Exercise aim:
Reproduce the data word for word, from its first line through the line containing "Старые вина", with both of those lines included.
*** Opening Records for the task ***
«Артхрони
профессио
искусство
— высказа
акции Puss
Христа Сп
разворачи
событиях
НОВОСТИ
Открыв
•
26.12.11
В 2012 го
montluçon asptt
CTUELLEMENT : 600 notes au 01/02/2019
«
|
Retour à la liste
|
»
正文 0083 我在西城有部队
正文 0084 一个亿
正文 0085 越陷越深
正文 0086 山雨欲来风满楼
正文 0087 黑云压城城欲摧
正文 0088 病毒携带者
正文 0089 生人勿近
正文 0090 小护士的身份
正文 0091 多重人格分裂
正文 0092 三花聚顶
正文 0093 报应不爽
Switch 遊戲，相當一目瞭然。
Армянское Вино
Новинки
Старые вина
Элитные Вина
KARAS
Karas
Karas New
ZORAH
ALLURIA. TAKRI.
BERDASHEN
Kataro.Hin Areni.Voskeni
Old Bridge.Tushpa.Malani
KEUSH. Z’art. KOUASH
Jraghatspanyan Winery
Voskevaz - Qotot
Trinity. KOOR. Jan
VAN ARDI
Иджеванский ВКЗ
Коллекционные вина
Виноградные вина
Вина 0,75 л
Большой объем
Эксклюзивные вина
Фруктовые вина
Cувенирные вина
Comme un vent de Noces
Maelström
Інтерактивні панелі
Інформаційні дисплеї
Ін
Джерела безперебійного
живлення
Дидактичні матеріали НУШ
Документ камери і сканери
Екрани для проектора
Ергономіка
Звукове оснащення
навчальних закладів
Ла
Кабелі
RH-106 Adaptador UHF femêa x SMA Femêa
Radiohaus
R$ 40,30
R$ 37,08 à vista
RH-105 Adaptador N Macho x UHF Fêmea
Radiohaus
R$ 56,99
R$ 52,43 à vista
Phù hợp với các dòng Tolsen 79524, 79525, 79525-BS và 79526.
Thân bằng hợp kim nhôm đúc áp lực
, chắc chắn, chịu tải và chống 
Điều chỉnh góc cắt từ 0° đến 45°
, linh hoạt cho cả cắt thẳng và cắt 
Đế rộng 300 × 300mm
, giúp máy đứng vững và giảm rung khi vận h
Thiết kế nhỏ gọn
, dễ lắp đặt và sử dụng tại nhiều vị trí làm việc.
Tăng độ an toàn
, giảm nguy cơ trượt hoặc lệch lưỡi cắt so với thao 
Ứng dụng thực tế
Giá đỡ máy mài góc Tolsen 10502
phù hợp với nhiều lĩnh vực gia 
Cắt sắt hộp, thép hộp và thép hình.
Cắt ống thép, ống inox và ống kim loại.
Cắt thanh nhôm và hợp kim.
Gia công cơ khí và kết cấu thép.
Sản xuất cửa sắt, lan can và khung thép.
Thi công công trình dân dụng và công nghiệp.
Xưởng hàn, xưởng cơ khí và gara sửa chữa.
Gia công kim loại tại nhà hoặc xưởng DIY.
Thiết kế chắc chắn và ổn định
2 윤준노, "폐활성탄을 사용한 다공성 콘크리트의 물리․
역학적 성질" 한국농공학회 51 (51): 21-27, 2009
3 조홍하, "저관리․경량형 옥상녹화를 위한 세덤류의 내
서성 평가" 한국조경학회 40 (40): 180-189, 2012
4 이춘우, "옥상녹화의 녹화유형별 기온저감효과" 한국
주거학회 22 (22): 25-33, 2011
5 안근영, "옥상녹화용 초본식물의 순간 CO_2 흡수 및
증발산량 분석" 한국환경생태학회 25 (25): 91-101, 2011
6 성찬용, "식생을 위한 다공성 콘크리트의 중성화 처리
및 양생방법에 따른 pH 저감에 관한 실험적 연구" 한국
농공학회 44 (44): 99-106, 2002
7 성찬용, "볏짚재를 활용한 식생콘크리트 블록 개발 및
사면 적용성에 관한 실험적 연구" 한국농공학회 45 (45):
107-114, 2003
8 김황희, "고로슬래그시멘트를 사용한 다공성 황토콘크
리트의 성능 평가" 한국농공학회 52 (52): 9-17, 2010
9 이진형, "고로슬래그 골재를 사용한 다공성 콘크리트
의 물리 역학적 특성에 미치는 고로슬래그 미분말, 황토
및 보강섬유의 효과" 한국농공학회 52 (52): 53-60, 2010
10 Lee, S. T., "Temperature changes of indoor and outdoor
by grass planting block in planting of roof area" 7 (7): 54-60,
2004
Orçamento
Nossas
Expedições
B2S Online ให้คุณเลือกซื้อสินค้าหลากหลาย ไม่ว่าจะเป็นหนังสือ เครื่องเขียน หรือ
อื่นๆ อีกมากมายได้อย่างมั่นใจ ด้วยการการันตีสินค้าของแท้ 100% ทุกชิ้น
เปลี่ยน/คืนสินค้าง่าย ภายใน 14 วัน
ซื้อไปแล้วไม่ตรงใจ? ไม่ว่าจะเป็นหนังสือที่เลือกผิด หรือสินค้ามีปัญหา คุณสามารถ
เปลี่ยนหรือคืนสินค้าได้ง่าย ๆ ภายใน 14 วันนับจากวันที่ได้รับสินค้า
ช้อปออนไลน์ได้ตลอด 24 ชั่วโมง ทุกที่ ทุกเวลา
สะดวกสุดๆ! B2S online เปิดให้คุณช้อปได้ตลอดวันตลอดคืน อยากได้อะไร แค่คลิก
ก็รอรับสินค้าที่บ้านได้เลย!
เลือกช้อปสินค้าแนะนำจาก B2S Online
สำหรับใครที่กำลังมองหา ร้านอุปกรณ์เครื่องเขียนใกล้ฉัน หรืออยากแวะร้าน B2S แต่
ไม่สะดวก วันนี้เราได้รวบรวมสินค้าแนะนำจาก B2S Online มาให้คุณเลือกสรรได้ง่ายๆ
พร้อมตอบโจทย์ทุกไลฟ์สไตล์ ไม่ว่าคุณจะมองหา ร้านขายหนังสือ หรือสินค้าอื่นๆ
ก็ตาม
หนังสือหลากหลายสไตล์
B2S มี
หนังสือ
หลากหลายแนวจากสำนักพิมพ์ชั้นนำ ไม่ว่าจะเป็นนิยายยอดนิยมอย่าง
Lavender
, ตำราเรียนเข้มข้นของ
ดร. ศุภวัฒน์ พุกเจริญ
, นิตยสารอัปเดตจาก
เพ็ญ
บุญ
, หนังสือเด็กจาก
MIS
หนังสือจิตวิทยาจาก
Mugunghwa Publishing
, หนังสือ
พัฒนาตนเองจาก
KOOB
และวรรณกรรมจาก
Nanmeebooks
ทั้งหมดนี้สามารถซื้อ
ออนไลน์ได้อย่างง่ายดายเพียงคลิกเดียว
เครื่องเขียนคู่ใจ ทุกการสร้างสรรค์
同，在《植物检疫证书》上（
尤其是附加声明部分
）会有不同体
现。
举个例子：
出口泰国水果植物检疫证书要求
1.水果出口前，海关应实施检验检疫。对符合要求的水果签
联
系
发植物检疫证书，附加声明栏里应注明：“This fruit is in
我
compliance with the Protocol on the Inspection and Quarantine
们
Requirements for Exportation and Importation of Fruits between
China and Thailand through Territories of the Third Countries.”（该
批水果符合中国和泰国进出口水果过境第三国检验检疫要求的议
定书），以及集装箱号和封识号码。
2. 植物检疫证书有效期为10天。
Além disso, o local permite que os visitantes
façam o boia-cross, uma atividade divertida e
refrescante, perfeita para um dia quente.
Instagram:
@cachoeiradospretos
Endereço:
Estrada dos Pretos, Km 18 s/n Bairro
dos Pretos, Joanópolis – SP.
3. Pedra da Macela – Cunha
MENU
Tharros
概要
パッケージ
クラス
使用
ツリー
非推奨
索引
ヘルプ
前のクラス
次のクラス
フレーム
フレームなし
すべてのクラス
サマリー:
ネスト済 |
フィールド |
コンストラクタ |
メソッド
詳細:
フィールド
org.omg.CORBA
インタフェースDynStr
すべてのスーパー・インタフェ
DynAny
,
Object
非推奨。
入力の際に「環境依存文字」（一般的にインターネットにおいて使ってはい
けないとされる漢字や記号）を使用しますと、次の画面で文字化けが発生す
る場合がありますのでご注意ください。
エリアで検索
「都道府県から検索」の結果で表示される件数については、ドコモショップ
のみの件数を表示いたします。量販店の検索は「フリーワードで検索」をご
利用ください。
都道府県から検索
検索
*** Closing Records for the task ***
Reply:
«Артхрони
профессио
искусство
— высказа
акции Puss
Христа Сп
разворачи
событиях
НОВОСТИ
Открыв
•
26.12.11
В 2012 го
montluçon asptt
CTUELLEMENT : 600 notes au 01/02/2019
«
|
Retour à la liste
|
»
正文 0083 我在西城有部队
正文 0084 一个亿
正文 0085 越陷越深
正文 0086 山雨欲来风满楼
正文 0087 黑云压城城欲摧
正文 0088 病毒携带者
正文 0089 生人勿近
正文 0090 小护士的身份
正文 0091 多重人格分裂
正文 0092 三花聚顶
正文 0093 报应不爽
Switch 遊戲，相當一目瞭然。
Армянское Вино
Новинки
Старые вина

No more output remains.